PASAJE CITADO:
El precio de la polarización. (Foto: GEC)
El precio de la polarización. (Foto: GEC)

Esta semana, la frágil democracia peruana pagó el precio de la polarización. Tanto se golpearon, tanto se humillaron, tanto confrontaron, que uno de los dos oponentes tenía que caer.

Las cartas se pusieron sobre la mesa el 28 de julio de 2016, cuando el partido que había ganado la mayoría en el Congreso le declaró la guerra al que había ganado el Ejecutivo.

En vísperas de la segunda vuelta, cuando Keiko Fujimori todavía estaba adelante en las encuestas, le pregunté a un alto dirigente de Fuerza Popular qué pasaría si a la hora de la hora la cosa se les volteaba. Nada está dicho hasta el día de la elección, le comenté. El Perú se convertiría en un protectorado fujimorista, me respondió con un gesto en el que asomó una tintura de la ira que la sola idea le provocaba.

Juramentó PPK y rápidamente el escenario se convirtió en un campo de batalla. La confrontación fue pan de cada día. Y fue creciendo; alimentándose de las torpezas y la patológica ingenuidad de un lado y la arrogancia y el rencor del otro.

Mucha agua corrió bajo ese puente: PPK se salvó de una vacancia e indultó a Alberto Fujimori. El fujimorismo retrocedió pero para recomponerse; contraatacó aliado con el Apra y Alianza para el Progreso, y logró la renuncia de Kuczynski. Y con la cabeza de PPK en una mano, negociaron con la otra la composición del primer gabinete de Martín Vizcarra.

DATOS REGISTRADOS:
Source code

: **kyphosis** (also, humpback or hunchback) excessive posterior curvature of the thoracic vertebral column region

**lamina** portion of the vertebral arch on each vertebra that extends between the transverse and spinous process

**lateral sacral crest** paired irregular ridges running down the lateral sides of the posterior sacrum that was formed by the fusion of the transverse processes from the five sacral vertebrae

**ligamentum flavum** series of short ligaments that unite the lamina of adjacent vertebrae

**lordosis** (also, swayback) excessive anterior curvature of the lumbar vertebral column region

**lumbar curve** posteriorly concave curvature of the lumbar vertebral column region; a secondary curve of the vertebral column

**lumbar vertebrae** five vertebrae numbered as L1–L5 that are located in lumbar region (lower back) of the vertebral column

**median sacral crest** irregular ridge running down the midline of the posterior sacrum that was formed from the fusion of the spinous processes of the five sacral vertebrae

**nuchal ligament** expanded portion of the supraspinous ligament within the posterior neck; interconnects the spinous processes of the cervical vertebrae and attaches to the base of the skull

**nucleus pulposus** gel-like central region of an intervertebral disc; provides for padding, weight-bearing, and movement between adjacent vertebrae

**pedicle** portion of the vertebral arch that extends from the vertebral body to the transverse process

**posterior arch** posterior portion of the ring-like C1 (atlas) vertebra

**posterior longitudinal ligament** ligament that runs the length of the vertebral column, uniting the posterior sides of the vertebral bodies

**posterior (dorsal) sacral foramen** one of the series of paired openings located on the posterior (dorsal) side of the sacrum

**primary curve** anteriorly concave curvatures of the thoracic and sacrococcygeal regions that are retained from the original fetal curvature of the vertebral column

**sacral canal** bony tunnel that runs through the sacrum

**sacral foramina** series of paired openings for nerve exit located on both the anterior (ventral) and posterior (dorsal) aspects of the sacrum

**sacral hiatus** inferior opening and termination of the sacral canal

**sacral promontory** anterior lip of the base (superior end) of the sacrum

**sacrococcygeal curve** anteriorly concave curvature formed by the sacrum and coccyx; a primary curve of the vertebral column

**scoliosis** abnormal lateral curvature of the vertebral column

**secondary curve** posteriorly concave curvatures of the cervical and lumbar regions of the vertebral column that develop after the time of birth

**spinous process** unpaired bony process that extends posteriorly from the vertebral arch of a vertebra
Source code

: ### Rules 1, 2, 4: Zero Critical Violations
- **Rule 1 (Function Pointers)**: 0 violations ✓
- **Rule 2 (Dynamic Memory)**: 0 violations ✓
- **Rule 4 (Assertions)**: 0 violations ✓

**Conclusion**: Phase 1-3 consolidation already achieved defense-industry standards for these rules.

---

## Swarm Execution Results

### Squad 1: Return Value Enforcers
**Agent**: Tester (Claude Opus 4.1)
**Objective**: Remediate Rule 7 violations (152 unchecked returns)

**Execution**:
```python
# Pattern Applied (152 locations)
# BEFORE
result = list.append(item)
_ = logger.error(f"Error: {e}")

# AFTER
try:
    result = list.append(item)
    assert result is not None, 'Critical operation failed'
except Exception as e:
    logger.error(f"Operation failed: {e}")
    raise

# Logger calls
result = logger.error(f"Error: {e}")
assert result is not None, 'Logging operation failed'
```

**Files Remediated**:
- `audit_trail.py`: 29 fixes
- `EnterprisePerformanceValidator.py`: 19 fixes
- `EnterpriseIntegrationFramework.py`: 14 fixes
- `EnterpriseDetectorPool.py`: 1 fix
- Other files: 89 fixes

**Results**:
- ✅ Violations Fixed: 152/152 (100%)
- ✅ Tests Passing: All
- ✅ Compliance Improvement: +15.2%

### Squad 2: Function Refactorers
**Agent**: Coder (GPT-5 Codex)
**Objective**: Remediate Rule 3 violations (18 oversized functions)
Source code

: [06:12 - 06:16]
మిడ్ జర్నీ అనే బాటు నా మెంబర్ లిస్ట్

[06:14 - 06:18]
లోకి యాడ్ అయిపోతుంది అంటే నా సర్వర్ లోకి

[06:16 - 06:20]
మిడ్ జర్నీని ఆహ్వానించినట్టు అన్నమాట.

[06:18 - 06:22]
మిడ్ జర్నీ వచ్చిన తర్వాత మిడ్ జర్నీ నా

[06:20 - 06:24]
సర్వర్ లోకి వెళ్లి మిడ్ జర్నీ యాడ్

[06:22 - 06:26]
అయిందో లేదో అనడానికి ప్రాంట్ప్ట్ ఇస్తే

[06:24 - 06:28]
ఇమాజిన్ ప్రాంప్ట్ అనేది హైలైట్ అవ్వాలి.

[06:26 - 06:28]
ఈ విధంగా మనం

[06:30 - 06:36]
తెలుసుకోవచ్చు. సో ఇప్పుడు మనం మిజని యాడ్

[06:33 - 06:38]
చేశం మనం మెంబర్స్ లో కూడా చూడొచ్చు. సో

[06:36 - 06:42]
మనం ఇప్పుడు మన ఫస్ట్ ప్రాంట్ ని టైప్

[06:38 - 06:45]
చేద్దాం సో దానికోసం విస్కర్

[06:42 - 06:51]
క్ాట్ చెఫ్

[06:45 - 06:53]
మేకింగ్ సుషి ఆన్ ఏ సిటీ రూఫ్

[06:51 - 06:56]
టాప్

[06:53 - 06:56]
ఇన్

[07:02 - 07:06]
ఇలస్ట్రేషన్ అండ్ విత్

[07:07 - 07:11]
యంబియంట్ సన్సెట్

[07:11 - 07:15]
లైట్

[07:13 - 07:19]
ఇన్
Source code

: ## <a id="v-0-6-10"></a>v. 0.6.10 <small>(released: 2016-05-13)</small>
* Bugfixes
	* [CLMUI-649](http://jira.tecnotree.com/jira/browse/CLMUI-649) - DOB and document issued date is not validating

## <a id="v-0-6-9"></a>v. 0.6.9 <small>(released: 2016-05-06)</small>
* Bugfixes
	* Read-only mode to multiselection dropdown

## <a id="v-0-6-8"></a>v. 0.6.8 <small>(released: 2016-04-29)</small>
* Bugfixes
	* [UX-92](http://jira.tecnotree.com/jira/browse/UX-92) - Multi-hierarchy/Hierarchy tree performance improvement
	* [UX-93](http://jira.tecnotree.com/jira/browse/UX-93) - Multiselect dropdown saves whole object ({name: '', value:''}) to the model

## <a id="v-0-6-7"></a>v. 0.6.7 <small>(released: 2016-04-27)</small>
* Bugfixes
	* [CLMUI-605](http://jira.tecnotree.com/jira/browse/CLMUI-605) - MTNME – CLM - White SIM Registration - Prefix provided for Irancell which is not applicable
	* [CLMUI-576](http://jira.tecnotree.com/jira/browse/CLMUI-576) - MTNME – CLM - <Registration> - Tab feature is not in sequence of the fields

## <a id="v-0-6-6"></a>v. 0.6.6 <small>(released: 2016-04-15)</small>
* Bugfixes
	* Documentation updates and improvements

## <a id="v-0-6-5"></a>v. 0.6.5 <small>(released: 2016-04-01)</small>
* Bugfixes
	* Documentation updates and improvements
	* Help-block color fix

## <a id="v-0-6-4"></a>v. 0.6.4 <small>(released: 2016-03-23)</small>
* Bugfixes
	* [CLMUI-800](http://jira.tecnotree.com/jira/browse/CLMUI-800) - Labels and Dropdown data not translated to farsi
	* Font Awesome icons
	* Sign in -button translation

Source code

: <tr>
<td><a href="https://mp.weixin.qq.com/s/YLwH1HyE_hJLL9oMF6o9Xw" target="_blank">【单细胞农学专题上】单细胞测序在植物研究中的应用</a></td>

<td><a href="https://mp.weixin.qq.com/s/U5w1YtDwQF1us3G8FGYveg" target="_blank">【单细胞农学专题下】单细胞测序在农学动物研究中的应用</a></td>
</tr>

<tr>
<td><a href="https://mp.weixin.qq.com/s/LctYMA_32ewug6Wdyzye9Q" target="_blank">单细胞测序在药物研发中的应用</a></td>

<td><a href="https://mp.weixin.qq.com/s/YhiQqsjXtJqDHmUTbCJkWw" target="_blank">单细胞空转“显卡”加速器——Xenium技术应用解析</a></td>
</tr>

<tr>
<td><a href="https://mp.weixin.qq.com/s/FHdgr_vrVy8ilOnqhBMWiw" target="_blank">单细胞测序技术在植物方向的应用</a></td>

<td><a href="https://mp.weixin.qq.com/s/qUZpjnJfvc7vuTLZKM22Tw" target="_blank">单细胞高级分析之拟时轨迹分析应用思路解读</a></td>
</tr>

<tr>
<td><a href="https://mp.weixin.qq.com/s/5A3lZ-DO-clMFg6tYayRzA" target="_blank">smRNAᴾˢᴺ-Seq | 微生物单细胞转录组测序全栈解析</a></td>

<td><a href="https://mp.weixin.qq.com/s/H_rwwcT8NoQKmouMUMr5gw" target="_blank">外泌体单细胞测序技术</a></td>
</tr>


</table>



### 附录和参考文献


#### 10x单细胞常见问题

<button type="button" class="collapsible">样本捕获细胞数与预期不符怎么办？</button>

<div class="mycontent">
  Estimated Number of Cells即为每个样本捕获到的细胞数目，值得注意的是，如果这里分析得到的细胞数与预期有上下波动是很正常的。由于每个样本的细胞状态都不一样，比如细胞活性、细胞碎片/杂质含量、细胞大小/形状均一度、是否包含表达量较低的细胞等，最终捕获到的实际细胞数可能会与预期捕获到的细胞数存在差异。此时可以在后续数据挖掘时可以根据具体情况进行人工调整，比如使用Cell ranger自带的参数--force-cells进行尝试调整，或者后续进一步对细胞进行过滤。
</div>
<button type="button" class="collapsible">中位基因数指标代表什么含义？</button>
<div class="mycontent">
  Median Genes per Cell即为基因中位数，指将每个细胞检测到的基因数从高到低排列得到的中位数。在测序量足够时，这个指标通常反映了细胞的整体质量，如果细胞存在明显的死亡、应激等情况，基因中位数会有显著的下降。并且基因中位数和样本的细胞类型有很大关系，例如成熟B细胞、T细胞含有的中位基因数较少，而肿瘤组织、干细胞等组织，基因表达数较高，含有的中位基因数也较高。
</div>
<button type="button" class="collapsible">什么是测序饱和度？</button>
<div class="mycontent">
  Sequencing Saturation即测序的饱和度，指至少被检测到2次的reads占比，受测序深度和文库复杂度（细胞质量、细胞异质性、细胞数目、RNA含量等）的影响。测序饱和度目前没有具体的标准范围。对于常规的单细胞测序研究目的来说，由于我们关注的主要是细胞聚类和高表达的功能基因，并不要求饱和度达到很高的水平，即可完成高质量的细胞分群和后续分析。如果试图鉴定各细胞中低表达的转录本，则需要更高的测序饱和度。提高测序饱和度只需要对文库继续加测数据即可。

ORDEN DE TRABAJO A: Según el pasaje citado, ¿en qué fecha se pusieron las cartas sobre la mesa?
ORDEN DE TRABAJO B: Reescribe el fragmento del pasaje citado que empieza por "Esta semana, la" y sigue hasta "idea le provocaba.", sustituyendo "Congreso" por "Parlamento".

CASILLA DE RESPUESTA A: El 28 de julio de 2016.

CASILLA DE RESPUESTA B:
Esta semana, la frágil democracia peruana pagó el precio de la polarización. Tanto se golpearon, tanto se humillaron, tanto confrontaron, que uno de los dos oponentes tenía que caer.

Las cartas se pusieron sobre la mesa el 28 de julio de 2016, cuando el partido que había ganado la mayoría en el Parlamento le declaró la guerra al que había ganado el Ejecutivo.

En vísperas de la segunda vuelta, cuando Keiko Fujimori todavía estaba adelante en las encuestas, le pregunté a un alto dirigente de Fuerza Popular qué pasaría si a la hora de la hora la cosa se les volteaba. Nada está dicho hasta el día de la elección, le comenté. El Perú se convertiría en un protectorado fujimorista, me respondió con un gesto en el que asomó una tintura de la ira que la sola idea le provocaba.